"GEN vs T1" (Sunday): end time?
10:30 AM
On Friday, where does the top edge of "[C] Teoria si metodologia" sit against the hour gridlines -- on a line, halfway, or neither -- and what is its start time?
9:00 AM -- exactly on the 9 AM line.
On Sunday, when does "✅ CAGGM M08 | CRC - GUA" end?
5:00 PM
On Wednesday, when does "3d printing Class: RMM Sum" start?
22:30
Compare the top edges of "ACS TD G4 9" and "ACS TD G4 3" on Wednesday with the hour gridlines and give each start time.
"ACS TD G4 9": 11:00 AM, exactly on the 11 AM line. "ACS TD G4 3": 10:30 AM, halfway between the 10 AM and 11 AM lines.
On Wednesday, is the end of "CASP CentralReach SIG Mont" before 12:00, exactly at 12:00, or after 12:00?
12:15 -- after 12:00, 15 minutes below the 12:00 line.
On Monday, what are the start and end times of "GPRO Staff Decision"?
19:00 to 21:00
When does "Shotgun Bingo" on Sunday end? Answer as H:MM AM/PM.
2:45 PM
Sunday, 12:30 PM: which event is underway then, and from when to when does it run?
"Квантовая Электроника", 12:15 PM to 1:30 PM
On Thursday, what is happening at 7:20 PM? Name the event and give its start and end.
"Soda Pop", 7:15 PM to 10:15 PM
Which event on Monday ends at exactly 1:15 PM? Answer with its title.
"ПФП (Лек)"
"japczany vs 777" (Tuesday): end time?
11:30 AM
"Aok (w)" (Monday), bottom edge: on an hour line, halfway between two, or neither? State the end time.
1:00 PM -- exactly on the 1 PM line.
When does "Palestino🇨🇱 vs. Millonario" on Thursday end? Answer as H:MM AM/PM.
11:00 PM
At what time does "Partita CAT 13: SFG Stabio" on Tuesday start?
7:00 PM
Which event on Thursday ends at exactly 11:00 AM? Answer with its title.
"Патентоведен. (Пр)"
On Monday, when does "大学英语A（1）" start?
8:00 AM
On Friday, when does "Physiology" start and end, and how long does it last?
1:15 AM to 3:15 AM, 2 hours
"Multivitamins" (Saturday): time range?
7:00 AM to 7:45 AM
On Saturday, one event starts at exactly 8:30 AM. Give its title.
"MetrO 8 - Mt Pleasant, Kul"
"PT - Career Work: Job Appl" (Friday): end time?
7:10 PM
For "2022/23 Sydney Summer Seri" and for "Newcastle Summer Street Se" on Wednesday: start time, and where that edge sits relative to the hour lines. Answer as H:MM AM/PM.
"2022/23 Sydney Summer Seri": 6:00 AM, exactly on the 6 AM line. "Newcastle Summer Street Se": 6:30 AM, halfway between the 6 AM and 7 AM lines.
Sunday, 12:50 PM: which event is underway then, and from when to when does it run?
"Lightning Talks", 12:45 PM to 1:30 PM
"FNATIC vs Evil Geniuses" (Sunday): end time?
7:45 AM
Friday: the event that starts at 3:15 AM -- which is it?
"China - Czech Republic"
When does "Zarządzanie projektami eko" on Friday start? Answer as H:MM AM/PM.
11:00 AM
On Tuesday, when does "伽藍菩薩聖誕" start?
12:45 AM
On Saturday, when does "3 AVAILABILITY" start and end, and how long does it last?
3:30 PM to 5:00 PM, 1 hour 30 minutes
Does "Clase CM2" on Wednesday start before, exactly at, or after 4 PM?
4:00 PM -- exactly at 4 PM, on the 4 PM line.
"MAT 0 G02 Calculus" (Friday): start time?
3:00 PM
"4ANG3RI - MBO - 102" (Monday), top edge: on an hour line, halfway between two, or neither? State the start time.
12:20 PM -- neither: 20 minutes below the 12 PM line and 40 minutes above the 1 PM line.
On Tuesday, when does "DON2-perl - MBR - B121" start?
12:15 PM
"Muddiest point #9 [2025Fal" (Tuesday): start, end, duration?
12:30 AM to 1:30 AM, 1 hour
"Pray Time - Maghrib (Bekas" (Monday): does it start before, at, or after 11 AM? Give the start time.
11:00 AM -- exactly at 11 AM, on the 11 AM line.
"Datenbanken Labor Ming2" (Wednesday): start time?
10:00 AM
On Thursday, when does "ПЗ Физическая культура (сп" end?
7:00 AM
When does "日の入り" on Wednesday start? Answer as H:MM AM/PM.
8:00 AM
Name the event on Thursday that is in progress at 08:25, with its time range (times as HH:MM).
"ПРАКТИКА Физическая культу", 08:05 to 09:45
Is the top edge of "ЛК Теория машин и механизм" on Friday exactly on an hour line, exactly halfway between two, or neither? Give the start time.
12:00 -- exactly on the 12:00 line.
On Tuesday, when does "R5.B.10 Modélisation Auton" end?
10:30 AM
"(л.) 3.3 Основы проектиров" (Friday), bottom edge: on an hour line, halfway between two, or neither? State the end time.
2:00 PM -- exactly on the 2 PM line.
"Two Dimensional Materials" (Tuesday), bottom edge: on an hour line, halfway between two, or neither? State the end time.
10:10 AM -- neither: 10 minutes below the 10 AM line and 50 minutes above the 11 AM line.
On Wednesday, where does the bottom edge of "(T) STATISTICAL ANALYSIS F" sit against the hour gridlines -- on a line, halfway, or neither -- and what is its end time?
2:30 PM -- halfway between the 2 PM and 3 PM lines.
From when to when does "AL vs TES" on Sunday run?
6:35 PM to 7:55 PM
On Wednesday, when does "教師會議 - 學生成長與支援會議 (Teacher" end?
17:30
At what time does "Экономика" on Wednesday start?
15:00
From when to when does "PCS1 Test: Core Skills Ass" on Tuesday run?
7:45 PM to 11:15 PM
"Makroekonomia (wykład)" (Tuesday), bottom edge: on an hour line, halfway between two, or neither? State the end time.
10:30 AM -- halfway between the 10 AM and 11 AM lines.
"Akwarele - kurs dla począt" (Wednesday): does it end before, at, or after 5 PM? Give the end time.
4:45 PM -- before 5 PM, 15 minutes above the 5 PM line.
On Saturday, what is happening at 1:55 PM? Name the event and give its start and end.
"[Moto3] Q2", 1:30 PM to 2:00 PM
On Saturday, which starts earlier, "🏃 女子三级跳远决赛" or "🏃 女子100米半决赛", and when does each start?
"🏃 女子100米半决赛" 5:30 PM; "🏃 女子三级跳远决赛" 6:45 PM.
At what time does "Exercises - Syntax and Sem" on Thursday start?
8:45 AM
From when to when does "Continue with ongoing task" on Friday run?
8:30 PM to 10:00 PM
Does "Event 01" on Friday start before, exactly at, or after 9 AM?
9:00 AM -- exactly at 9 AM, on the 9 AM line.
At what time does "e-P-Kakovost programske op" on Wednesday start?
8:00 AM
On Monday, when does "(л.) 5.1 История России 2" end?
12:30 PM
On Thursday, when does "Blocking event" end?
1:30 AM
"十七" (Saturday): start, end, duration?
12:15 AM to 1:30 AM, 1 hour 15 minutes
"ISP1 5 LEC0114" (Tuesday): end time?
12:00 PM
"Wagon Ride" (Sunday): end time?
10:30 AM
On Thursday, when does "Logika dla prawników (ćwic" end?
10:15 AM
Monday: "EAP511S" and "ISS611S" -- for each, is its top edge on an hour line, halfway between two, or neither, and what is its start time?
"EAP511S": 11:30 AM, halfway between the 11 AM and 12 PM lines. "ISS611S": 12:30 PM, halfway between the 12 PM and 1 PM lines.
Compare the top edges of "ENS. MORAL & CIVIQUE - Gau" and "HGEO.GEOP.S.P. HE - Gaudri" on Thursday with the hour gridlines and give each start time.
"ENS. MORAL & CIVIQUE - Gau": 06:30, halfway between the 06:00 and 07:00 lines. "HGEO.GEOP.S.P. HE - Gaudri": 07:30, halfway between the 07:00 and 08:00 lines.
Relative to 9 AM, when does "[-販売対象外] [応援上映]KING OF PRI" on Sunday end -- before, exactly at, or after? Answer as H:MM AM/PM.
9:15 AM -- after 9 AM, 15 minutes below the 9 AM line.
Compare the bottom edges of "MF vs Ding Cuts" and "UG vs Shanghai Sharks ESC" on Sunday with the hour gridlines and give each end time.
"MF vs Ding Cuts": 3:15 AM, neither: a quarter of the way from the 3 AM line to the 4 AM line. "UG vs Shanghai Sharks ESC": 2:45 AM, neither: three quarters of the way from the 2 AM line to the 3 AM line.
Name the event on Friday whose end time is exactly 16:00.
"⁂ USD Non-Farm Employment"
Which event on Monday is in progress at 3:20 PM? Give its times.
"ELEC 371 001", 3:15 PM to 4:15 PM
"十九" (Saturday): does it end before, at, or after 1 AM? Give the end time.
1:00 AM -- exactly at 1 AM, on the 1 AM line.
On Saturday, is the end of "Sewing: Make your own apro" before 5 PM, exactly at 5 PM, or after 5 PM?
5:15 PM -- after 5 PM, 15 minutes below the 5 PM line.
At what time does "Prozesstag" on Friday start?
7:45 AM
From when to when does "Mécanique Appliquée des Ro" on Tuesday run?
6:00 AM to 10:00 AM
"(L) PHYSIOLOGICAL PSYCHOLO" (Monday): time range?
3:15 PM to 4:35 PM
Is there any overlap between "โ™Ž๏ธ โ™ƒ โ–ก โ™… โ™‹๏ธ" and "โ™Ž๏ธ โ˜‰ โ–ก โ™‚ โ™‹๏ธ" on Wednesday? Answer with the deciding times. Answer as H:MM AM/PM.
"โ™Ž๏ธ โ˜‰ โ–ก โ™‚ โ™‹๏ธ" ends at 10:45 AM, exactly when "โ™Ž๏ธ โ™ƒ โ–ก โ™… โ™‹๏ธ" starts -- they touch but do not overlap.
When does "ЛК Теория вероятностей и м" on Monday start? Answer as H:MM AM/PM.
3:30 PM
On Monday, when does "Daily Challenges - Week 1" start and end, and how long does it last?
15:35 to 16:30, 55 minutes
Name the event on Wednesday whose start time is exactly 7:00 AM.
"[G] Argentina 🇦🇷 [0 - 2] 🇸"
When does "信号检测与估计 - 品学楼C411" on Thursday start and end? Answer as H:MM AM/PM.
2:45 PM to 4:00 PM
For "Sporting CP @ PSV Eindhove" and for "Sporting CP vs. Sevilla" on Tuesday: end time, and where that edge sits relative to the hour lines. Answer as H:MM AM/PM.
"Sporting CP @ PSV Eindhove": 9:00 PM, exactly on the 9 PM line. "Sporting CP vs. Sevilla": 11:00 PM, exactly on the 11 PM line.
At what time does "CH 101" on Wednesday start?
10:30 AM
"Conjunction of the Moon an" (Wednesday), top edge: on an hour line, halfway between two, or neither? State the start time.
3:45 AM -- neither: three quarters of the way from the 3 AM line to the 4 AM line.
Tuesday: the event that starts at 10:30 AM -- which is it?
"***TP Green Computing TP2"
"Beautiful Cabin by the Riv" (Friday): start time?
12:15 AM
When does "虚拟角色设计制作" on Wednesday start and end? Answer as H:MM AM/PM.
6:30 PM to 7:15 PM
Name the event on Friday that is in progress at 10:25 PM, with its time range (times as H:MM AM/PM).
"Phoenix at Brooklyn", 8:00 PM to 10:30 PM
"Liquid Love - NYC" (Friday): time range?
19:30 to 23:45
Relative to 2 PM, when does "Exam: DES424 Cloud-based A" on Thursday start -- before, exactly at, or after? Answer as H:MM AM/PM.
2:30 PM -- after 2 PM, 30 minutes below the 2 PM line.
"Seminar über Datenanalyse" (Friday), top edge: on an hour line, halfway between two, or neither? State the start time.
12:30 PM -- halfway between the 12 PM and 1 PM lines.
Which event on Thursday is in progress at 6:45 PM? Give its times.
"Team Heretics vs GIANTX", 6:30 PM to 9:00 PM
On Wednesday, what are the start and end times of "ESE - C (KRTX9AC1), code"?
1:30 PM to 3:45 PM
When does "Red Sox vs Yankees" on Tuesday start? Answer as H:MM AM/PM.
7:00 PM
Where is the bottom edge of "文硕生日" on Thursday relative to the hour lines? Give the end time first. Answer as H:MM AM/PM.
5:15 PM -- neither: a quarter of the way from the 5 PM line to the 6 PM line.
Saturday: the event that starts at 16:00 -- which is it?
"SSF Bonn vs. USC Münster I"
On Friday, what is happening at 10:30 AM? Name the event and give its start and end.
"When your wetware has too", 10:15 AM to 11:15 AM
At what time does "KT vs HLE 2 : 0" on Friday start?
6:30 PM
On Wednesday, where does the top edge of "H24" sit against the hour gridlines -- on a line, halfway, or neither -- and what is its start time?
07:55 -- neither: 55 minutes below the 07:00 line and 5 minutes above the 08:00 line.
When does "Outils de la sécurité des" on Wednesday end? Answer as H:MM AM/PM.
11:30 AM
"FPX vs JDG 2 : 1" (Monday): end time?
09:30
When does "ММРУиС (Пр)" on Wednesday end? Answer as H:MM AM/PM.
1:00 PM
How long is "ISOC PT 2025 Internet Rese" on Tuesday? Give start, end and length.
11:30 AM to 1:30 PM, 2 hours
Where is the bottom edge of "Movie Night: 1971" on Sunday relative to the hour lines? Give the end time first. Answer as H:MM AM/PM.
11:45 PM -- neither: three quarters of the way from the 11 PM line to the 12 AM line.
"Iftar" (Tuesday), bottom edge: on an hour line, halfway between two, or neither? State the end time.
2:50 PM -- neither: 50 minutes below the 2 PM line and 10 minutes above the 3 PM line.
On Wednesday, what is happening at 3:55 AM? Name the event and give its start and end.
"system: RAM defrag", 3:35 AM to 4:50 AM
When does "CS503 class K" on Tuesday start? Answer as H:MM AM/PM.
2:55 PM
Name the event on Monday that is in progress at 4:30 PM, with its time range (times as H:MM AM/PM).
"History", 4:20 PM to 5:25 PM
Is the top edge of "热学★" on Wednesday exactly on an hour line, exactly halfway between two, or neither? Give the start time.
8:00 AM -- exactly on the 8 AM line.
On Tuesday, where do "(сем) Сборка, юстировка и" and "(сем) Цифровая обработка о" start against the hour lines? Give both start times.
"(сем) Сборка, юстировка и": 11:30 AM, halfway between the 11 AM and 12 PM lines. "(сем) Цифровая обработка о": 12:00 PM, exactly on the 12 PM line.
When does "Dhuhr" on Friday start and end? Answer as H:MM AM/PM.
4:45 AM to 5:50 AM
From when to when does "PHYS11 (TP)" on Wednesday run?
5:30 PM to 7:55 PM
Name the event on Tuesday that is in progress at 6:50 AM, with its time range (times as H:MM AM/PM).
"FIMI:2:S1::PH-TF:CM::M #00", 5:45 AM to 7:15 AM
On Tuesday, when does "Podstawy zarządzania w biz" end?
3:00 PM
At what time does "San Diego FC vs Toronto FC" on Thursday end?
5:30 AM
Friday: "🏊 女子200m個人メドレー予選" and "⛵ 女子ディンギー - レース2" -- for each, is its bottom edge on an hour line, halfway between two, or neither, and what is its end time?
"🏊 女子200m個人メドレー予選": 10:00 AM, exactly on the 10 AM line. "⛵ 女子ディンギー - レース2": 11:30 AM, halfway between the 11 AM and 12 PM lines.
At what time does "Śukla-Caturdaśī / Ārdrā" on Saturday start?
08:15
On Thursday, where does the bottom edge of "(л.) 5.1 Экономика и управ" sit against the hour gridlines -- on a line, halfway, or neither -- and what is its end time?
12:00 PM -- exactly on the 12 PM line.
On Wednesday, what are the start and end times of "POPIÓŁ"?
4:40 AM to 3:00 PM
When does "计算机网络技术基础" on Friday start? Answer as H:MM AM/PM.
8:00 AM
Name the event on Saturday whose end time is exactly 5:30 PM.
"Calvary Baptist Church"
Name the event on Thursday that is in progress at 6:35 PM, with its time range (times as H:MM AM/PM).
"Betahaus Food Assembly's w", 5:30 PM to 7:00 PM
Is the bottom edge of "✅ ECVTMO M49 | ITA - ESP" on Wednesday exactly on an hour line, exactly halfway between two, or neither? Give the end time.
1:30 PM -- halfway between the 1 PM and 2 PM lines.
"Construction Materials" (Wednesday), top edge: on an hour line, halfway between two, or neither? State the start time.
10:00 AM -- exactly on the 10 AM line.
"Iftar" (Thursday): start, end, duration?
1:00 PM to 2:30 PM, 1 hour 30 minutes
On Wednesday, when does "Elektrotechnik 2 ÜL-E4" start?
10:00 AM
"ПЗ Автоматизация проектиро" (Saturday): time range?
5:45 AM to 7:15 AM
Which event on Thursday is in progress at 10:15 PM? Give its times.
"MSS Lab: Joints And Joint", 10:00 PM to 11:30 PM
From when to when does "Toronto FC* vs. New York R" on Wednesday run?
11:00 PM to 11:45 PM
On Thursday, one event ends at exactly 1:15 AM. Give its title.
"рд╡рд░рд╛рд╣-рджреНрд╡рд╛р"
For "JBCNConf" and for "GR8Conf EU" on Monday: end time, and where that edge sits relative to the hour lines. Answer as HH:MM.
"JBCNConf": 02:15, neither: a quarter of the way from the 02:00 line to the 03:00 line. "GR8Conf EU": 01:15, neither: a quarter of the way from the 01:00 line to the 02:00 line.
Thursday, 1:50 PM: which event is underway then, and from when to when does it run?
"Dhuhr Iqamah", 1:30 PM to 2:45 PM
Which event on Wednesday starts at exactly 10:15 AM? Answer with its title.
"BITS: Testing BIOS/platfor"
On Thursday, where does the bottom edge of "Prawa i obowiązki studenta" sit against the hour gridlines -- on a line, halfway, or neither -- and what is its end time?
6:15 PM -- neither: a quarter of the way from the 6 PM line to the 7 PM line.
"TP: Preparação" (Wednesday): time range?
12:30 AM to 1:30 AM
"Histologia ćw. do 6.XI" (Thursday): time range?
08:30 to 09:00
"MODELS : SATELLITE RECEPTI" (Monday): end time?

> What needs to be done
Render only the material from the line containing "(Thursday): start, end, duration?" through the line containing "to 11:30 PM" as a Markdown table. Use the columns "Row" and "Text", number each line in order, and leave out blank lines.

> Final result
| Row | Text |
|---|---|
| 1 | "Iftar" (Thursday): start, end, duration? |
| 2 | 1:00 PM to 2:30 PM, 1 hour 30 minutes |
| 3 | On Wednesday, when does "Elektrotechnik 2 ÜL-E4" start? |
| 4 | 10:00 AM |
| 5 | "ПЗ Автоматизация проектиро" (Saturday): time range? |
| 6 | 5:45 AM to 7:15 AM |
| 7 | Which event on Thursday is in progress at 10:15 PM? Give its times. |
| 8 | "MSS Lab: Joints And Joint", 10:00 PM to 11:30 PM |